The actor was asked if he feels "differently today about those scenes" and if he has regrets about filming them.
It's been more than ten years since Jason Momoa's Khal Drogo died on HBO's "Game of Thrones," and even longer since his barbarian character raped his new bride, Emilia Clarke's Daenerys Targaryen on their wedding night ... and yet, he's still fielding questions about the controversial moment.
Even though "GoT" only recently went off the air, it is already being scrutinized through the harsher lens of 2020s America, which is finding its depiction of female nudity and brutality inflicted upon female characters problematic, at best.
In George R.R. Martin's source material, the wedding night sexual encounter between Daenerys and Drogo was consensual -- though she was significantly younger -- and even he's said he didn't think shifting that to a rape helped the pilot. The couple eventually did form a consensual relationship, with Daenerys falling in love with him and mourning his death.
During the New York Times interview, Momoa did answer the question of whether he felt "differently today about those scenes" and if he has any regrets about filming them, explaining to the reporter, "Well, it was important to depict Drogo and his style. You’re playing someone that’s like Genghis Khan."
But he also confessed, "It was a really, really, really hard thing to do."
At the same time, as a paid performer -- and not yet a superstar one, at that -- Momoa said there was very little he could do about what was on the page.
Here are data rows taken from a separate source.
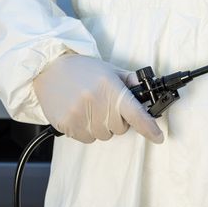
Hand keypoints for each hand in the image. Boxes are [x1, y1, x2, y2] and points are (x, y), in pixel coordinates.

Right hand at [32, 53, 163, 143]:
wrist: (48, 67)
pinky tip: (79, 114)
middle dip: (116, 120)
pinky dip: (86, 130)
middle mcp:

"My job was to play something like that, and it’s not a nice thing, and it’s what that character was," he continued. "It’s not my job to go, ‘Would I not do it?’ I’ve never really been questioned about ‘Do you regret playing a role?’ We’ll put it this way: I already did it. Not doing it again.”
Apparently, though, despite answering the unexpected question to the best of his ability, the whole scenario didn't sit well with Momoa, who confronted the reporter again after their interview saying the question "left a bad feeling" in his stomach.
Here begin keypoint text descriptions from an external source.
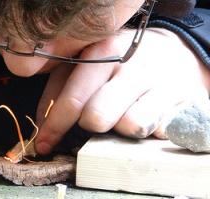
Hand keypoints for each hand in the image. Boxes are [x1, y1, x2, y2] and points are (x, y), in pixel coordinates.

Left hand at [35, 28, 209, 153]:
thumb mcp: (85, 62)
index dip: (54, 127)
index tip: (42, 144)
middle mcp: (132, 68)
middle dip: (90, 124)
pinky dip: (146, 131)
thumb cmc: (119, 61)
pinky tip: (145, 116)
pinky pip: (155, 133)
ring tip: (123, 114)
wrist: (175, 52)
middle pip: (98, 118)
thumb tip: (42, 125)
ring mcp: (160, 86)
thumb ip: (58, 89)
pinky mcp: (182, 105)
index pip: (73, 98)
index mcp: (103, 53)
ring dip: (120, 129)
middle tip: (95, 118)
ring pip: (129, 128)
"When you brought up 'Game of Thrones,' you brought up stuff about what’s happening with my character and would I do it again," he told the reporter. "I was bummed when you asked me that. It just feels icky, putting it upon me to remove something, as if an actor even had the choice to do that."
He went on to emphasize, "We’re not really allowed to do anything. There are producers, there are writers, there are directors, and you don’t get to come in and be like, ‘I’m not going do that because this isn’t kosher right now and not right in the political climate.’ That never happens. So it’s a question that feels icky. I just wanted you to know that."